The Liberal Democrat/Conservative administration which runs the council wants to reduce the number of councillors from 60 to 40. That would mean the number of Saddleworth representatives on the authority would be cut from nine to six, with two councillors sitting for each ward instead of the current three.
The council has put the idea forward in an attempt to save money. It has estimated the changes would lead to an annual saving of £280,000 on allowances and expenses, plus an extra £75,000 for having elections less often.
Under the administration’s proposals, council elections would be held every two years, and instead of the existing system of elections in three years out of every four. The changes would take effect from 2012. Having found £41m of savings from its budget for 2011/12, the council must identify a further £24m for 2012/13.

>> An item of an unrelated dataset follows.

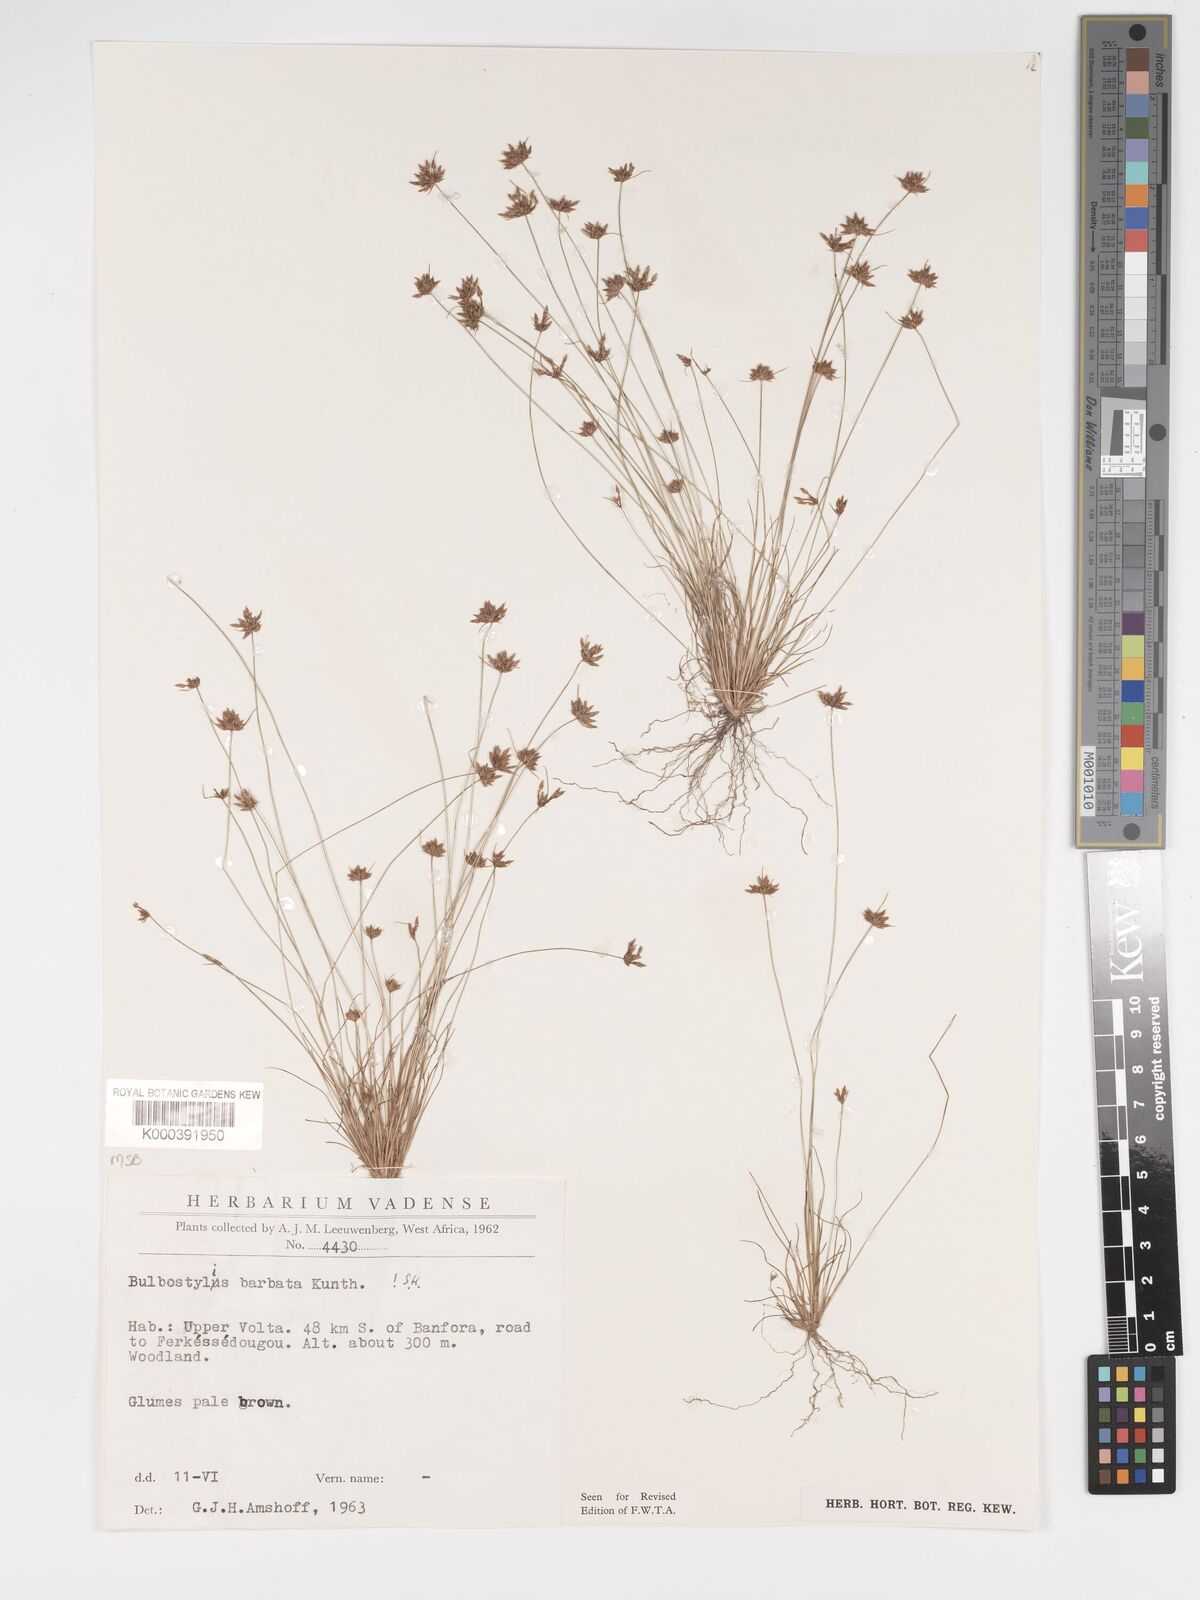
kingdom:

The council has the power to reduce the number of members, but it would need the backing of two-thirds of all councillors plus approval from Local Government Secretary Eric Pickles before it would be able to change its electoral cycle.
In a statement ahead of today’s meeting, council leader Cllr Howard Sykes said the idea came from the public consultation held over the coming year’s budget savings.
He commented: “Citizens were crystal clear in telling us that in order to protect frontline services no aspect of council business should be exempt from possible savings. That includes looking at the amount of public money spent on councillors, and we have heard that message.”
He continued: “At a time when local government has to make big changes and savings – including redundancies – councillors must not be immune from that process and we have a duty to share the pain. These proposed reductions also reflect the future direction of Oldham Council as being more of a commissioner – rather than a direct provider – of local services.”
The leader of opposition Labour group, Cllr Jim McMahon, has dismissed the idea as a “sham.” He said today: “Cllr Sykes said he was responding to the reaction of the public, but he is clearly selective.”
He continued: “Most members of the public would see officer pay cut, but he has refused. Most people would also like the current administration to be put in stocks on the High Street, but I suspect he’ll pass on that one too.”
Cllr McMahon’s statement went on: “Appealing to public cynicism of politics is cheap and democracy should not be bought and sold. If Cllr Sykes wanted to show we are all in this together he would back our suggestion to cut all allowances.”